▶ _Source text_
What a difference a few years make! Today, of course, we face a new, growing threat – radical Islamic terrorism – that has the potential to pre-occupy us for years to come. And on the domestic front, we have an economy, that while for the moment seemingly growing stronger, has been beset in recent years by a bursting bubble, corporate scandal, and threats of globalization.
What do those trends and events mean for you as you contemplate beginning your life's work?
I'm certainly not qualified to speak to the first topic of international events, notwithstanding its current overwhelming importance. But I thought I would offer some thoughts today on the second subject, particularly as it relates to the role of business in U.S. society today, as well as the responsibilities and challenges you face as future business leaders.
We need to begin by remembering that this is a particularly inauspicious time for America's business community. There has been a now-renowned series of corporate scandals and resulting criminal trials that has created a jaded public view. A parade of CEOs and senior executives continue to be taken away in handcuffs, and the business media keeps a scorecard. And even as these excesses are wrung out of the system, and put through the legal grind, a new wave of scandal takes place. For example, the coverage of two high-profile convictions of business people in recent months focused more on their efforts to obstruct justice and railroad investigations instead of on the actions for which they were prosecuted.
Trading manipulation, conflicts of interest, padded government contracts, insider trading – it all probably makes the business student wonder if anything is done properly or legally anymore, or that perhaps their education was missing this "real world" element. Could you imagine courses such as: "Directed Readings in Deceptive Accounting Practices." We soon may see it. As a result, the credibility of business leaders is at an all time low. One recent survey reported that only 20% of Americans believe what I – as a CEO – have to say. Let me quickly say that I appreciate the attention that one in five of you are now giving me.
According to another survey, 62% of Americans believe that corporate CEOs are not doing enough to restore confidence in American business. And, finally, one other ranking places the credibility of CEOs somewhere between used car salesmen and chiropractors. Clearly, we have a problem. And we should also remember that it is one associated with enormous costs. Part of the cost, of course, are the direct tangible dollars of loss associated with various mis-deeds: $600 million in squandered spending at Tyco, or $850 million of losses at the California Teacher's Pension Fund due to World Com's deceptive accounting practices. Thousands of people lost not just their jobs but their life savings because of the Enron's of this country.

▶ _Data segment_
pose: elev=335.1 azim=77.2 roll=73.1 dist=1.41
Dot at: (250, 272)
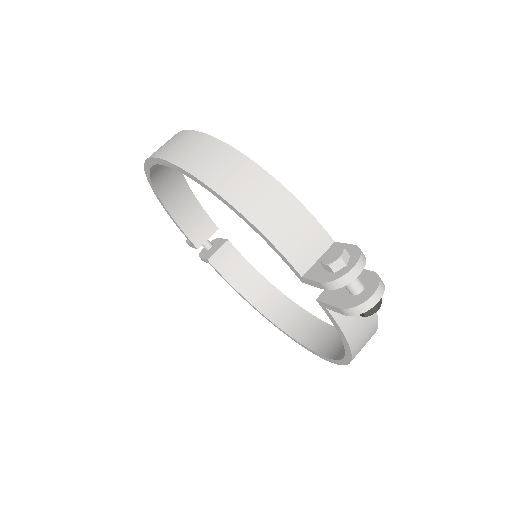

▶ _What you should do_
Answer these from the text on corporate scandals and business credibility:
(a) What percentage of Americans, per one survey, believe what a CEO has to say?
(b) What share of Americans think corporate CEOs are not doing enough to restore confidence in American business?
(c) How large were the losses at the California Teacher's Pension Fund?

▶ _Problem solution_
(a) 20%
(b) 62%
(c) $850 million